=== ENTRIES SHOWN ===

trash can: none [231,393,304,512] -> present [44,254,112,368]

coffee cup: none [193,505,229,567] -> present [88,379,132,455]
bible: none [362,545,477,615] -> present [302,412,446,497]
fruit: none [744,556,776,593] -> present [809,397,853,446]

===
=== ENTRIES SHOWN ===

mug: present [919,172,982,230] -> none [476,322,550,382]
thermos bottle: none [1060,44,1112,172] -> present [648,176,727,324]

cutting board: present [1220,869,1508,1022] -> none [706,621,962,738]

===

EXERCISE
Beginning with the line containing "thermos bottle: none" in the material above, copy every line exactly until you have copied the line containing "cutting board: present".

EXPECTED ANSWER
thermos bottle: none [1060,44,1112,172] -> present [648,176,727,324]

cutting board: present [1220,869,1508,1022] -> none [706,621,962,738]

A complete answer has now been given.